The version of LSH described in the article is not often used because in real data you can often take advantage of some hierarchical representation inside the data.

It's among one of the many space-partitioning technique with multiple overlapping partitions.

Depending on the constraints on your data, it's hard to make it shine. It shines best when there are large quantity of data, but it consumes a lot of memory so it may be useful to have the index on disk, and ideally you'd like to be able to update the index incrementally. The various existing libraries work well for the specific situations they are designed to handle, but quite often you are still better rolling your own space-partitioning technique for your specific constraints.

Also quite often instead of an approximate search and have to fiddle with some tuning parameters, it's better to use some exact search : If you can project into hamming spaces, there are fast and exact algorithms (although memory intensive) based on the pigeon-hole principle.


It's used in the cybersecurity world for fuzzy file comparison. See https://github.com/trendmicro/tlsh


A lifetime ago I used it on a document clustering system. It is not very good as a general similarity function, but excellent for quickly finding near duplicates in linear time. About half of the documents of set I was working on (news articles) were duplicates, so an early removal pass would speed up the actual clustering algorithm pass.

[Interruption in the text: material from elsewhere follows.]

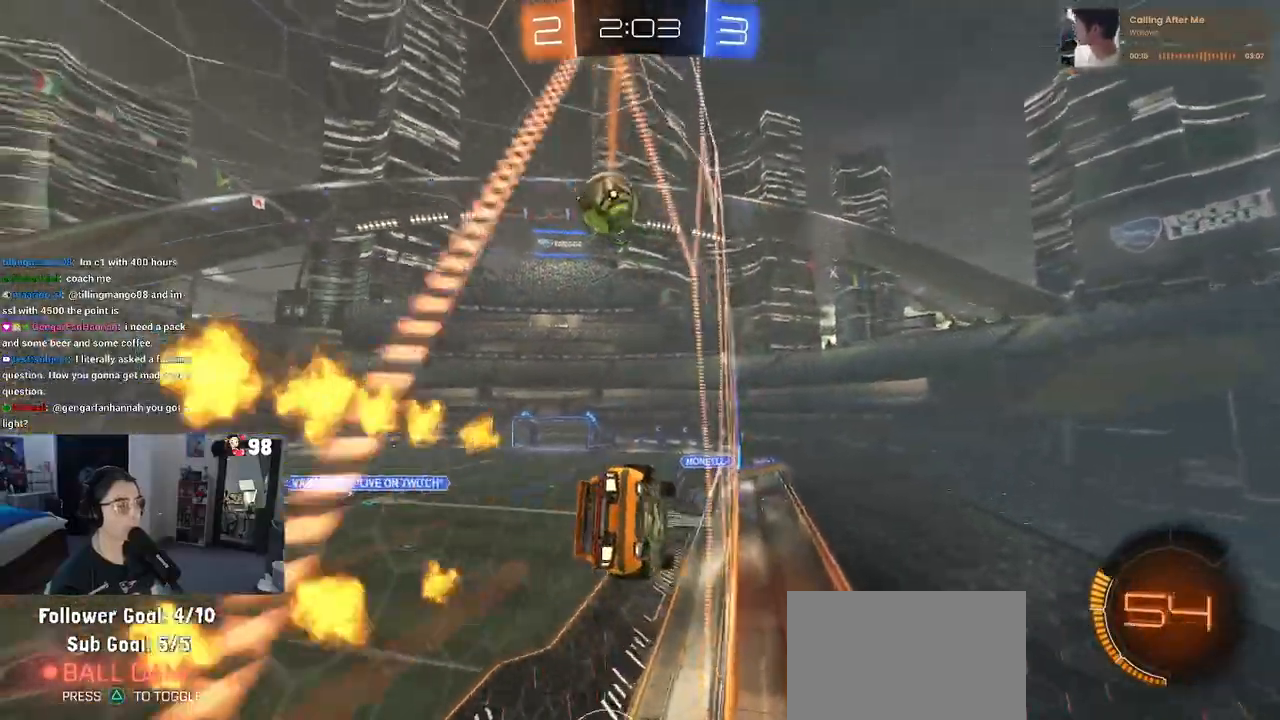
{"dt_ms": 500, "buttons": ["L1", "R2"], "left_stick": "down-right", "right_stick": "center", "events": [[17, "left_stick", "down-right"], [83, "L1", "down"], [100, "CROSS", "down"], [267, "CROSS", "up"], [267, "left_stick", "up-right"], [367, "left_stick", "center"], [500, "left_stick", "down-right"]]}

My recollection is a bit fuzzy, but I remember specifically using Min-Hash together with random projection.


We used it at work (anti-cybercrime / Phishing focused) company in conjunction with our crawler for clustering of phishing landing pages.

Typically, you'll have loads of script kiddies hosting slightly modified copies of the Apple ID landing page on a compromised web server... Alternatively you'd have loads of these pages build out of "exploit frameworks" / "kits" so we'd want to categorize and group to identify prevalence of a given framework / author.

Had the nice side-effect of prioritizing, speeding up, and automating takedowns for our SOC folks.


It is being used in the reformer architecture to relate the dot product attention layer. This enables much longer input sequences and reduces computational complexity from O(n^2) to O(nlog(n)), where n in the length of the sequence.

https://huggingface.co/transformers/model_doc/reformer.html


I've used it for a wide variety of search and recommendation problems, albeit not in isolation. In practice, I've found that it is a great way to reduce the size of a search space before handing the problem off to a more precise algorithm.


I used it in ecommerce to find duplicate product titles.


When I was in ByteDance, it was used extensively to deduplicate news articles.